Serving the High Plains
I had a column written about President Donald Trump’s second impeachable phone call, this time to Georgia’s secretary of state, Brad Raffensperger.
Then Jan. 6 happened.
That’s when organized democracy prevailed after a delusional mob, presumptuously assuming they represented a majority, which they did not, was thwarted in an attempt to force their will on Congress.
Congress then acted to officially validate the will of both the voters and the electors by certifying the election victory of President-elect Joe Biden and Vice President-elect Kamala Harris.
It could have been a disaster for democracy, but law enforcement officers acting with patient resolve eventually brought the attempted coup to a soft landing, calmly leading away in handcuffs the perpetrators they could round up as evening descended.
I disagree with journalists who labeled the day as one of the most significant in our history (largely because they were there to cover it). Thanks to law enforcement, the day will be a footnote, like the mob that crashed the gate in 1829 for President Andrew Jackson’s inauguration.
I am hoping the day’s real significance is in marking the beginning of the end of Trump’s influence on the Republican Party and the repossession of the GOP by the reasonable right-of-center from Mitt Romney to Lindsey Graham.
What I found most disturbing in the mob that crashed the Capitol was the absence of banners that showed loyalty to a cause.
The banners touted only an individual, the cult leader Trump.
Trump is where about half of the blame for Jan. 6 rests. He is the delusional liar who incited their actions.
He has forgotten that he won the presidency with a minority of the popular vote in 2016, persisting in the illusion that he is universally loved.
He will not acknowledge some reprehensible actions, a childish compulsion to punish all whose loyalty is not absolute, and his ignorance and contempt for the conventions that keep our country a democracy.

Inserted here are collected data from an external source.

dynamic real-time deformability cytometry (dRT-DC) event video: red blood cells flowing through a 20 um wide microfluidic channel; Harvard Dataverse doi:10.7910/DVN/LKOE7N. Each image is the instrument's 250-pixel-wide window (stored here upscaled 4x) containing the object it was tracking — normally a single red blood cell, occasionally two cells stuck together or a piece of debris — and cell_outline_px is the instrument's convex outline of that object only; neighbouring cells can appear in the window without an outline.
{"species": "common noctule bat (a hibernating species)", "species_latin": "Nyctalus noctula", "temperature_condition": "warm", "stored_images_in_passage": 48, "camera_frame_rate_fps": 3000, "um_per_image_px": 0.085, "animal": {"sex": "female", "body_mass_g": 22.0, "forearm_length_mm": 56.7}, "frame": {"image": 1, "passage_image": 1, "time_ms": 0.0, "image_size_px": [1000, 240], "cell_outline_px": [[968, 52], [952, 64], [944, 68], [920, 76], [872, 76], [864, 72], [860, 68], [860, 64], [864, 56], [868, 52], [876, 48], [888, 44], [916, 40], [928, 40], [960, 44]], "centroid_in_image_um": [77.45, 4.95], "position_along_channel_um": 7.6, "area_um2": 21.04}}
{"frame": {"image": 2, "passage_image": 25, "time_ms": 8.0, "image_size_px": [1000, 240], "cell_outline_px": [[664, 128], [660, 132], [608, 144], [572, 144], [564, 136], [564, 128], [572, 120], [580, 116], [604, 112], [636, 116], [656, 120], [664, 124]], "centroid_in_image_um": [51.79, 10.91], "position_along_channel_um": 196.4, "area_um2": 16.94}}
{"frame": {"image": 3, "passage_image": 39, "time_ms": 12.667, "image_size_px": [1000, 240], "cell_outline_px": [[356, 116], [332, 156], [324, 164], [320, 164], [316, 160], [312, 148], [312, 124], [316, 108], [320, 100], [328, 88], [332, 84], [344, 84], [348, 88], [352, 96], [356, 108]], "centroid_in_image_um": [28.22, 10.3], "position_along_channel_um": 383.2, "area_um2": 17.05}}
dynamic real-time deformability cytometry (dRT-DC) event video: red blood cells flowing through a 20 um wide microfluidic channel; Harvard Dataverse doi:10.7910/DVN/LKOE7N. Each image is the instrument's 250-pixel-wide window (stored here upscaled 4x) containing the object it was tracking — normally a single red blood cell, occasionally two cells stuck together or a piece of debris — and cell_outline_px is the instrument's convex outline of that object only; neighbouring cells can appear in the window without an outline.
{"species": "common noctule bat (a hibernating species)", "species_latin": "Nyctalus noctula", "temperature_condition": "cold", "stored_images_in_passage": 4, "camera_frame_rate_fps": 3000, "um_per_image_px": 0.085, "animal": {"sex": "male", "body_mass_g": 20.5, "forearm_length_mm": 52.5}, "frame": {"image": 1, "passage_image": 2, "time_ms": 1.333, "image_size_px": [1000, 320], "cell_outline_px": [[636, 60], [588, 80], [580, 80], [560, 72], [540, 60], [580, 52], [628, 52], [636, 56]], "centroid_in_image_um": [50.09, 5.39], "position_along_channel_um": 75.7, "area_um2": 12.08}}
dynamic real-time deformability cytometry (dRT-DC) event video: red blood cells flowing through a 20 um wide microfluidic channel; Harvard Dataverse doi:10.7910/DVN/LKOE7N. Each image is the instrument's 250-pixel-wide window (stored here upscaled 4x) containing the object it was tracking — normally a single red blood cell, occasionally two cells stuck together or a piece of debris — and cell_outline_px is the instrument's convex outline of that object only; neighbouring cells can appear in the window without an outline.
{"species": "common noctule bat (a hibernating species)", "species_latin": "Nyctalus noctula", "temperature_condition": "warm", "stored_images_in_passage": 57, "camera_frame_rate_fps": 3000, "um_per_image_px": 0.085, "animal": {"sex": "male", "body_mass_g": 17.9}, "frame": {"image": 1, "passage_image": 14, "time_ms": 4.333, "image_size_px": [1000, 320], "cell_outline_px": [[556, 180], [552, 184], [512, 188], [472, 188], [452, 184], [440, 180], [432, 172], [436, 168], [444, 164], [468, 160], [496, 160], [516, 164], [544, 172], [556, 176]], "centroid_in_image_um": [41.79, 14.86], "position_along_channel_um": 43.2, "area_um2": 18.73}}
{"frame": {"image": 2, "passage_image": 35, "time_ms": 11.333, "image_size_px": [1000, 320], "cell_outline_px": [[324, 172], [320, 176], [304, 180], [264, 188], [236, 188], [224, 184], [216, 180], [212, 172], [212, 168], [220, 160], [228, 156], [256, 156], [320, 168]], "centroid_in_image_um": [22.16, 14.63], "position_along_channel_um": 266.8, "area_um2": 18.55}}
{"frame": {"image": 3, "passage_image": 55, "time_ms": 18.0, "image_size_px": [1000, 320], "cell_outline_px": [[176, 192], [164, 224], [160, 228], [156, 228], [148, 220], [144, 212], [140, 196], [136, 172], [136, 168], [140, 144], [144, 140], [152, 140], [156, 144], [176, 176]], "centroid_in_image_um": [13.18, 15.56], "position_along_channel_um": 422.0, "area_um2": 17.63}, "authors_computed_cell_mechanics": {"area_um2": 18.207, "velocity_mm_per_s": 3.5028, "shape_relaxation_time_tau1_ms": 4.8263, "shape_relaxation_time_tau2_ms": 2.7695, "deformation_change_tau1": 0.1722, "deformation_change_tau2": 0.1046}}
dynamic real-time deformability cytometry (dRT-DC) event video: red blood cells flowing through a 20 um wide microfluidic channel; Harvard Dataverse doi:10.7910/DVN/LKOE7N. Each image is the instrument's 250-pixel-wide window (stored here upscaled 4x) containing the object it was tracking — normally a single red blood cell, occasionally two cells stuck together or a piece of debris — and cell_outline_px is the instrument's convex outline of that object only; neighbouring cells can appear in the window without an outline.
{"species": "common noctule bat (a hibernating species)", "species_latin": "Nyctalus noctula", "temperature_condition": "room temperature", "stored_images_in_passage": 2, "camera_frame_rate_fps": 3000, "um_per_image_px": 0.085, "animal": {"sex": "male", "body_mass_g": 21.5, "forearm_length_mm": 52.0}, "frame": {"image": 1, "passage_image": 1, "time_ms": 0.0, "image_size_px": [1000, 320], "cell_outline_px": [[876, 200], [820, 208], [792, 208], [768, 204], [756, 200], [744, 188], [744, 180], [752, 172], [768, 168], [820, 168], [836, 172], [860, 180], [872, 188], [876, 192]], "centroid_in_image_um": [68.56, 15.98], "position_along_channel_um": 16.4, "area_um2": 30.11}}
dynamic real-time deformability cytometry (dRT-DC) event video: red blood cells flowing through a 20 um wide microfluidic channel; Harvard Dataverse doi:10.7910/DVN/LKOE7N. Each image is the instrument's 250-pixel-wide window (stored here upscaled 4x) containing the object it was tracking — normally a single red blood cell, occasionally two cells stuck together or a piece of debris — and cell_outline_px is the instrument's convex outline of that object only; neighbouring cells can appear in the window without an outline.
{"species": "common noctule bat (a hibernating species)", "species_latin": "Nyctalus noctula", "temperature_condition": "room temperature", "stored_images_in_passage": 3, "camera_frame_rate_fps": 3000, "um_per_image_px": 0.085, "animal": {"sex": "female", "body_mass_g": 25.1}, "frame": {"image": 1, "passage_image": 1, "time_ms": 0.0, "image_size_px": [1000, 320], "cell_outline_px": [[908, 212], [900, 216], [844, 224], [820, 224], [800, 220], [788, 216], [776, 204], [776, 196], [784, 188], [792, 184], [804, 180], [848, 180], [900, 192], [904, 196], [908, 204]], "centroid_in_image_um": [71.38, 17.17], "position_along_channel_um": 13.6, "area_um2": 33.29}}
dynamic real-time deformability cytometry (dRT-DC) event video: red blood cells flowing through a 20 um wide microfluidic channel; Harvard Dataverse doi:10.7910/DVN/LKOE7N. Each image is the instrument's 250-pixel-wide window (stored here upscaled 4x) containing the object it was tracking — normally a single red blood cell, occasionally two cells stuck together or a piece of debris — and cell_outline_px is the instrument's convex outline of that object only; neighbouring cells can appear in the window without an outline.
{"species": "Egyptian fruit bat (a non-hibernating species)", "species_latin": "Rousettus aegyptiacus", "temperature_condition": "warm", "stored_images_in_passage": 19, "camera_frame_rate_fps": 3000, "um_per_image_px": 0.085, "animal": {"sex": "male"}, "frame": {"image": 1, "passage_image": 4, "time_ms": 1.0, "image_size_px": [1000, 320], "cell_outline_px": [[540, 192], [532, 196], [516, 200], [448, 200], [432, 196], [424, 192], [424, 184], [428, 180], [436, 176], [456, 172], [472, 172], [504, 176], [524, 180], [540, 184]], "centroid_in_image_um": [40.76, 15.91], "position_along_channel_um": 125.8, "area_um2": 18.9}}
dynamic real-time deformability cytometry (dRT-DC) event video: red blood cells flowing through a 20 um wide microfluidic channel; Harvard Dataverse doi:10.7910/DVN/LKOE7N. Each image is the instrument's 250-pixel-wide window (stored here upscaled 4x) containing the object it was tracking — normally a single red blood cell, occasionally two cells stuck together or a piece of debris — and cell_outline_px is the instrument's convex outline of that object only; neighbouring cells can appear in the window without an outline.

The other half of the blame goes to Trump’s enablers.
If elected officials, they were paralyzed by the loyalty of Trump’s base to his Rambo-like belligerence toward everything they blamed for their own troubles.
If they were self-appointed panderers like Alex Jones and Tucker Carlson, their wealth expanded with every outrage they could concoct out of thin air or wispy fragments of fact.
If they were anonymous cowards like “Q” of QAnon, they gloated as their flames of falsehood blew up into firestorm conspiracies that were eagerly repeated and exponentially expanded by gullible social media users driven by baseless fears.
The Republican party can and must do better than Trump.
As a Democrat, I assert unequivocally that we need a viable Republican party. Both parties have a habit of loading an agenda onto their end of the pendulum until its weight forces the pendulum the other way.
The pendulum now comes to rest in front of the Democrats, but I expect the Republicans to gird for hard battle, this time by democracy’s messy rules – and without Trump.